Adds Hernandez: “Good creative hopefully comes from things that you’re just interested in. And outside of being a fan of Damon’s work and knowing that he played in that sandbox, just this exploration of what does it all mean, which some people would argue is a faith exploration, and what are we all here for — that’s just of personal interest to me. Always sort of looking outside the here and the now.”
‘The audacity of the show … became mandatory’
Nuns, she continues, ended up becoming a “fascinating” starting point for a show in her conversations with Lindelof.
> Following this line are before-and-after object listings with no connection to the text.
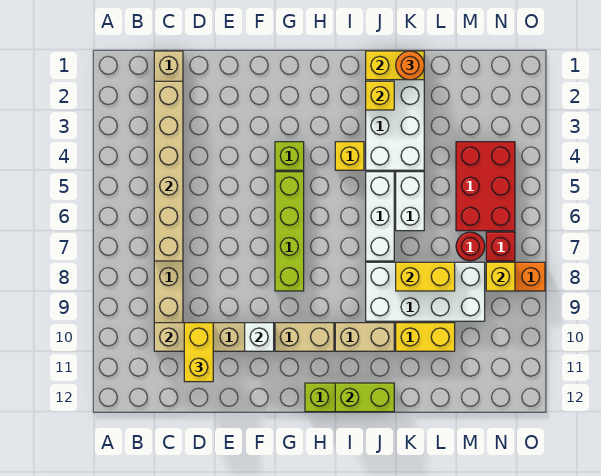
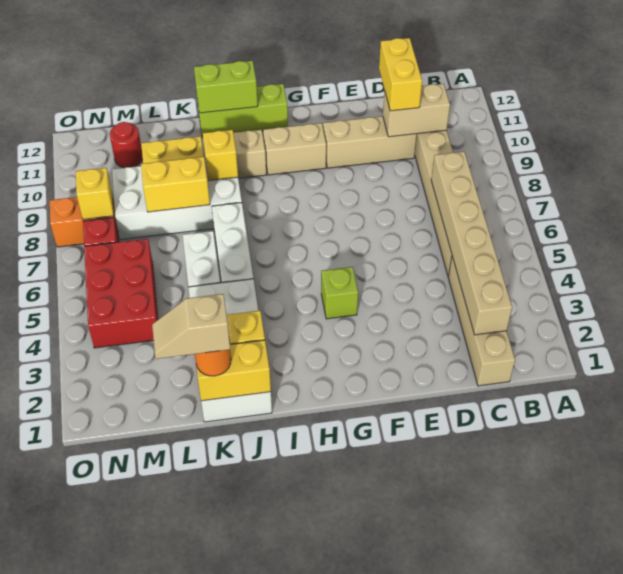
white 1x1 brick [245,323,274,351] -> none
lime 1x4 brick [275,172,304,291] -> none
yellow 1x1 brick [335,142,364,170] -> yellow 1x1 brick moved to [203,130,238,181]
none -> tan 1x2 slope [152,294,230,359]
red 1x1 round brick [456,232,485,261] -> red 1x1 round brick moved to [110,122,143,168]

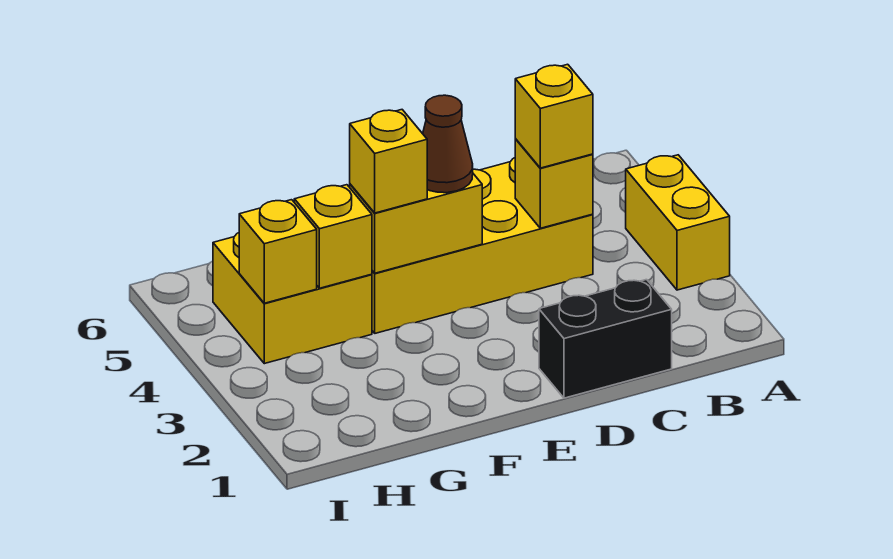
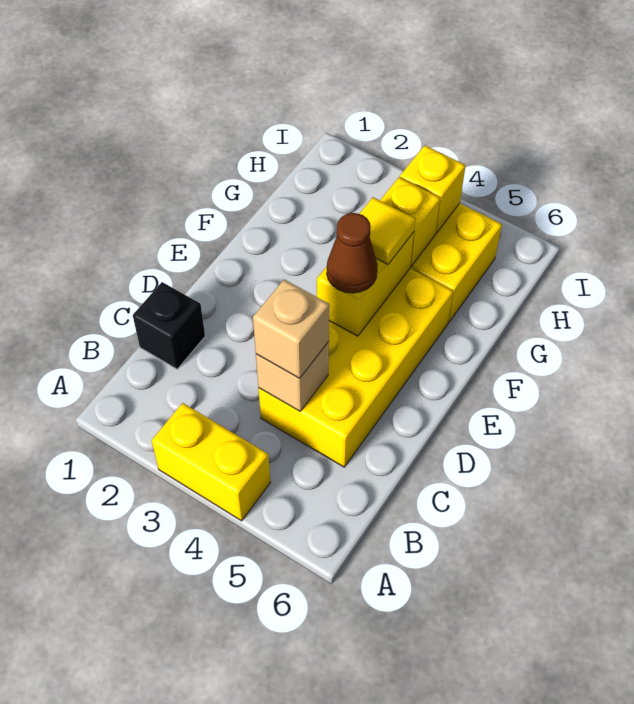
black 1x2 brick [539,280,672,398] -> black 1x1 brick [133,282,205,369]
yellow 1x1 brick [515,139,593,228] -> tan 1x1 brick [256,342,329,411]
yellow 1x1 brick [515,64,593,168] -> tan 1x1 brick [253,280,329,379]
yellow 1x1 brick [350,110,427,213] -> yellow 1x1 tile [359,197,415,264]

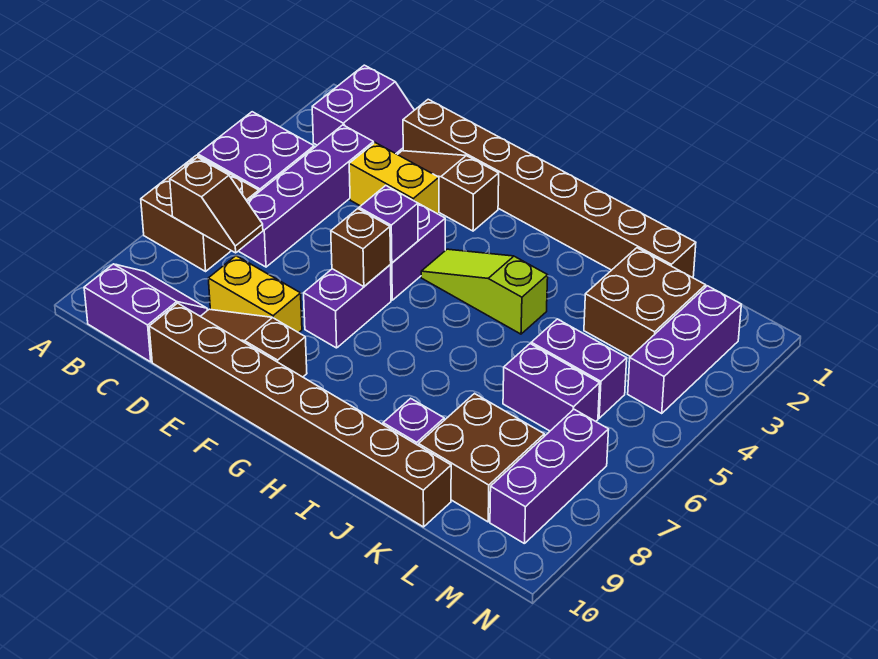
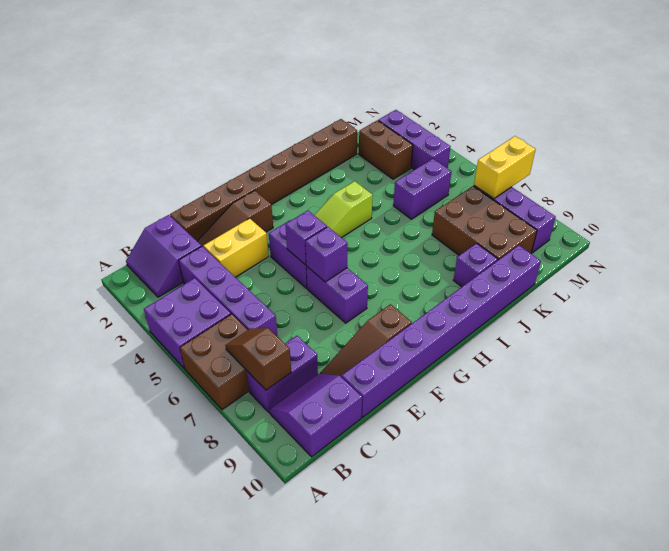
purple 2x2 slope [312,65,414,155] -> purple 2x2 slope turned to [126,215,201,297]
brown 1x2 slope [170,157,263,253] -> brown 1x2 slope turned to [225,328,291,390]
yellow 1x2 brick [208,256,302,333] -> yellow 1x2 brick moved to [474,136,536,199]
brown 1x8 brick [149,303,451,527] -> purple 1x8 brick [342,245,541,417]
brown 1x1 brick [331,209,391,287] -> purple 1x1 brick [305,227,348,282]
brown 2x2 brick [584,248,706,357] -> brown 1x2 brick [359,120,413,179]
purple 1x2 brick [503,344,600,431] -> purple 1x2 brick moved to [246,336,318,412]
brown 2x2 brick [419,394,544,522] -> brown 2x3 brick [432,186,537,260]

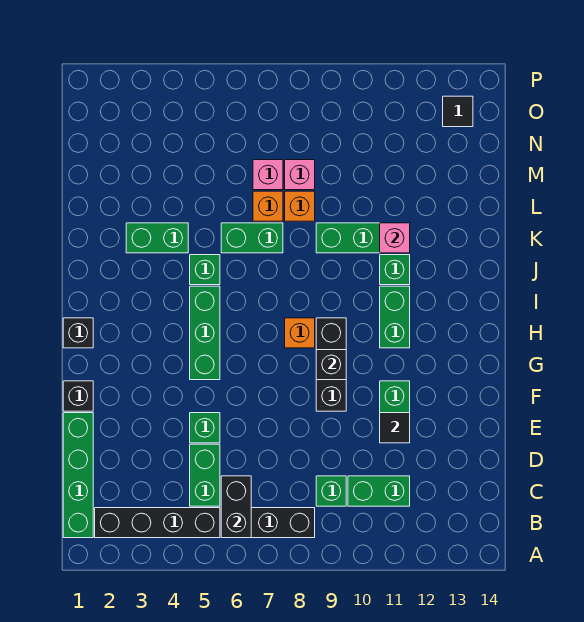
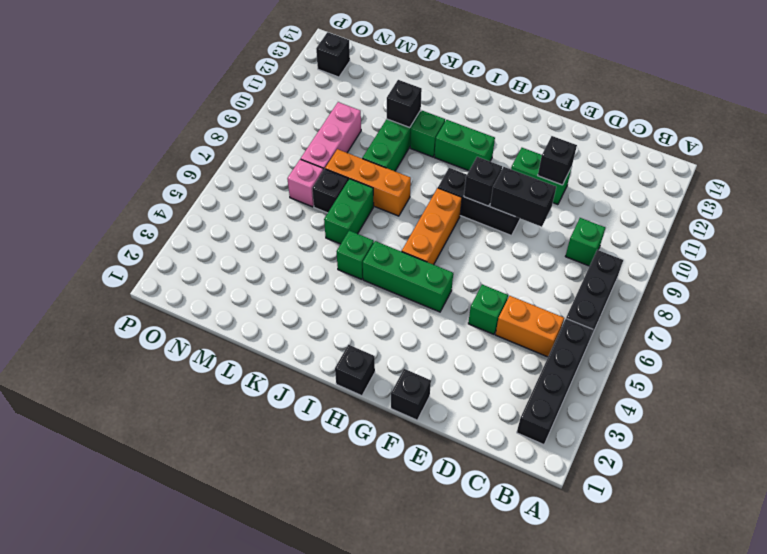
green 1x4 brick [63,413,93,538] -> none
black 1x2 brick [221,476,251,538] -> black 1x2 brick moved to [490,167,556,227]
green 1x2 brick [190,444,220,506] -> orange 1x2 brick [495,296,564,357]
green 1x2 brick [348,476,410,506] -> none
black 1x1 tile [380,413,410,443] -> black 1x1 brick [538,136,577,185]
orange 1x1 brick [285,318,315,348] -> orange 1x3 brick [402,188,462,265]
green 1x2 brick [126,223,188,253] -> none
pink 1x1 brick [380,223,410,253] -> black 1x1 brick [387,80,422,128]
orange 1x1 brick [253,191,283,221] -> black 1x1 brick [312,169,348,213]
orange 1x1 brick [285,191,315,221] -> orange 1x3 brick [325,149,411,216]
pink 1x1 brick [285,160,315,190] -> pink 1x3 brick [301,102,361,170]
black 1x1 tile [443,96,473,127] -> black 1x1 brick [316,32,350,77]

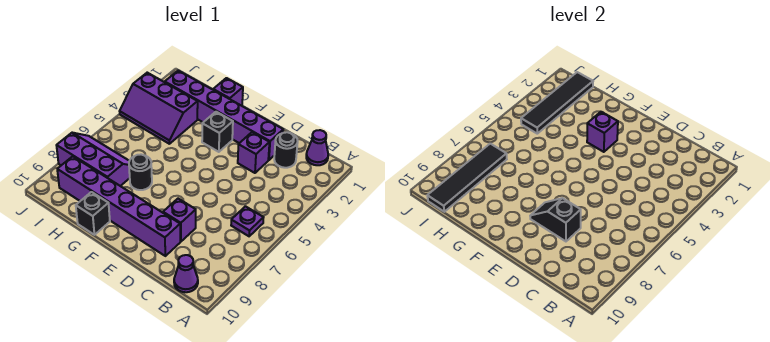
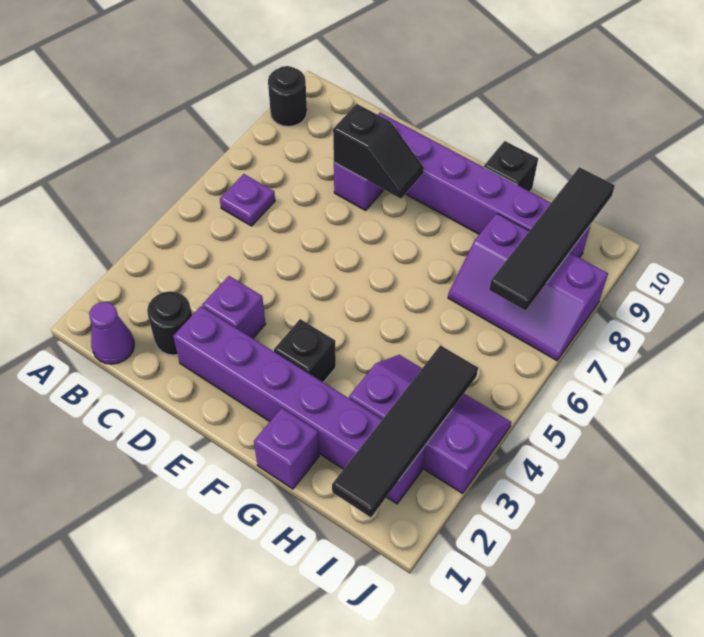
purple 1x1 cone [174,255,198,292] -> none
purple 1x1 brick [587,112,618,152] -> none
black 1x1 round brick [129,155,152,190] -> black 1x1 round brick moved to [268,66,307,126]

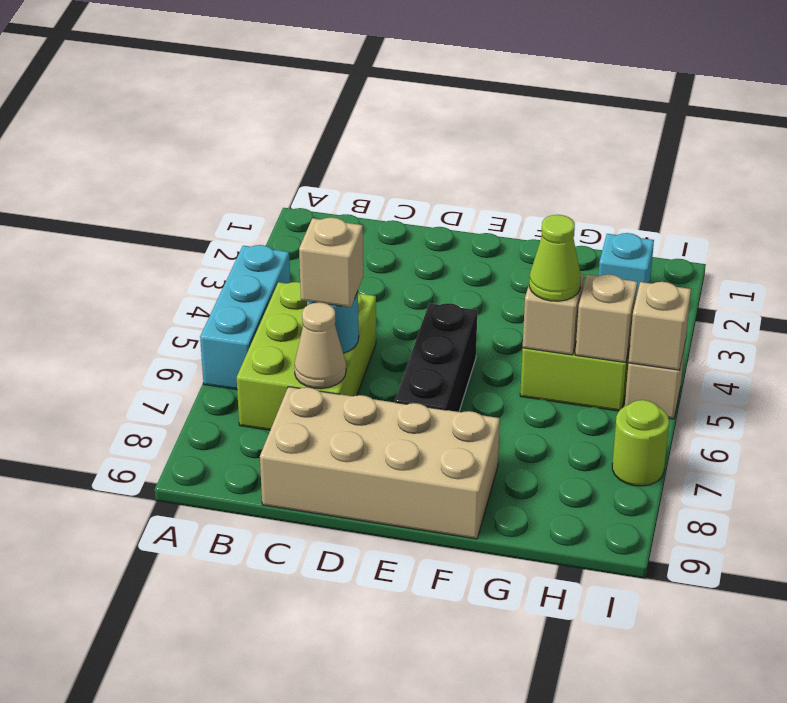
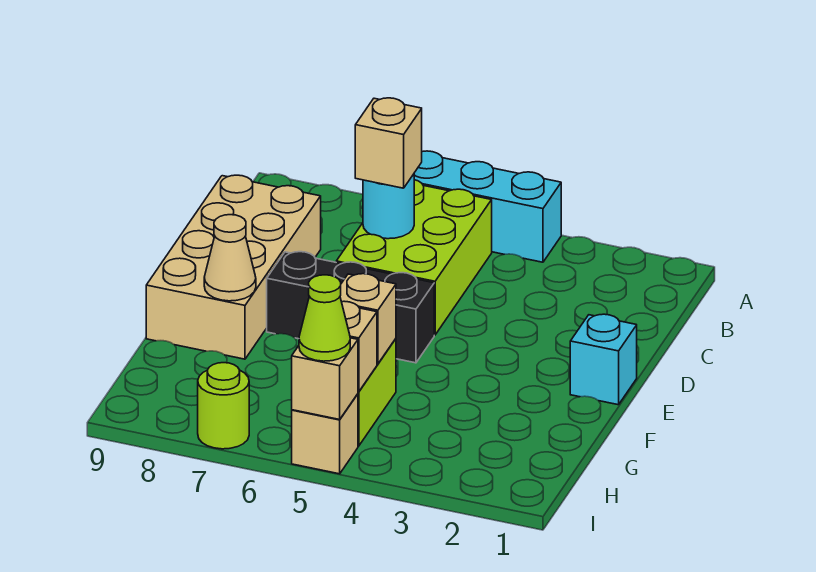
lime 2x3 brick [237,282,376,430] -> lime 2x3 brick turned to [336,180,492,335]
tan 1x1 cone [294,302,346,389] -> tan 1x1 cone moved to [204,215,256,301]
lime 1x1 cone [529,215,581,301] -> lime 1x1 cone moved to [299,275,350,361]
cyan 1x1 brick [599,233,654,297] -> cyan 1x1 brick moved to [570,314,637,405]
“As far as what to put our nun Sister Simone up against, technology being the thing that was sort of replacing her … I personally think I have a hard time with change. So the pandemic, as I’m sure many of us experienced, was so difficult. To take this enormous way of life and shift it and become cloistered in our own way. Personally living a quieter existence while being really reliant on technology … it just felt like these were two things that were on my mind, morning till night, and in all the sleepless hours in between. And all you can do for your own therapy is write about them.”
So far, the reaction to the show has been strong — on Rotten Tomatoes, for example, Mrs. Davis currently has an 88% critics’ score and an 80% score — adding one more buzzy series to what’s proving to be a steadily expanding roster of original content for Peacock.
“The audacity of the show basically became mandatory, in terms of its storytelling,” Lindelof said. “Because you don’t know if you’re going to get to make any more than these eight. If you’re gonna live high on the hog, don’t look down.”